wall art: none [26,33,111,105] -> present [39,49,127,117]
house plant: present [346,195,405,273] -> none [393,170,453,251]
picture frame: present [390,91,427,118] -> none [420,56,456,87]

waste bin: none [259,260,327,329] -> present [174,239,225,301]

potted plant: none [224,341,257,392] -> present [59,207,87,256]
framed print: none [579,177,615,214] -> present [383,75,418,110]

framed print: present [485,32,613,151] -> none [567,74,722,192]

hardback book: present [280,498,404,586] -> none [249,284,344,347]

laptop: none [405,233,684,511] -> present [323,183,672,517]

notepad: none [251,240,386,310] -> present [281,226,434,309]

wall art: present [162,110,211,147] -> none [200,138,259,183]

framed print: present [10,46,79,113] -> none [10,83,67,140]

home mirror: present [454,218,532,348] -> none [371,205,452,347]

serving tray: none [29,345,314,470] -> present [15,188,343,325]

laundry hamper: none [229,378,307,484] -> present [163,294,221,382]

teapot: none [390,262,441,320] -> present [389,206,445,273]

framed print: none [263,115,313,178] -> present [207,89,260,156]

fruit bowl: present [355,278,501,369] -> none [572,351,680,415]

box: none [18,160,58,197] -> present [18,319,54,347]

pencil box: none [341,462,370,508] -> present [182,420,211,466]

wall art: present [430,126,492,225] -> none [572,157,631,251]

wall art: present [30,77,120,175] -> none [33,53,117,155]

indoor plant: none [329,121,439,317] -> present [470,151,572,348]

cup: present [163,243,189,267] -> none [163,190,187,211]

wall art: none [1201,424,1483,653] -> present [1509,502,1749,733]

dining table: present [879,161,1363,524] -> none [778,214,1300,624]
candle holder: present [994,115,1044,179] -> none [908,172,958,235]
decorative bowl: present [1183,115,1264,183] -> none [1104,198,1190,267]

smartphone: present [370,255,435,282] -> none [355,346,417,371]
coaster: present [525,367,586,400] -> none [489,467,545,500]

AIM OF THE EXERCISE ::
Repeat every line of the listing without a single difference.

TASK SOLUTION ::
wall art: none [26,33,111,105] -> present [39,49,127,117]
house plant: present [346,195,405,273] -> none [393,170,453,251]
picture frame: present [390,91,427,118] -> none [420,56,456,87]

waste bin: none [259,260,327,329] -> present [174,239,225,301]

potted plant: none [224,341,257,392] -> present [59,207,87,256]
framed print: none [579,177,615,214] -> present [383,75,418,110]

framed print: present [485,32,613,151] -> none [567,74,722,192]

hardback book: present [280,498,404,586] -> none [249,284,344,347]

laptop: none [405,233,684,511] -> present [323,183,672,517]

notepad: none [251,240,386,310] -> present [281,226,434,309]

wall art: present [162,110,211,147] -> none [200,138,259,183]

framed print: present [10,46,79,113] -> none [10,83,67,140]

home mirror: present [454,218,532,348] -> none [371,205,452,347]

serving tray: none [29,345,314,470] -> present [15,188,343,325]

laundry hamper: none [229,378,307,484] -> present [163,294,221,382]

teapot: none [390,262,441,320] -> present [389,206,445,273]

framed print: none [263,115,313,178] -> present [207,89,260,156]

fruit bowl: present [355,278,501,369] -> none [572,351,680,415]

box: none [18,160,58,197] -> present [18,319,54,347]

pencil box: none [341,462,370,508] -> present [182,420,211,466]

wall art: present [430,126,492,225] -> none [572,157,631,251]

wall art: present [30,77,120,175] -> none [33,53,117,155]

indoor plant: none [329,121,439,317] -> present [470,151,572,348]

cup: present [163,243,189,267] -> none [163,190,187,211]

wall art: none [1201,424,1483,653] -> present [1509,502,1749,733]

dining table: present [879,161,1363,524] -> none [778,214,1300,624]
candle holder: present [994,115,1044,179] -> none [908,172,958,235]
decorative bowl: present [1183,115,1264,183] -> none [1104,198,1190,267]

smartphone: present [370,255,435,282] -> none [355,346,417,371]
coaster: present [525,367,586,400] -> none [489,467,545,500]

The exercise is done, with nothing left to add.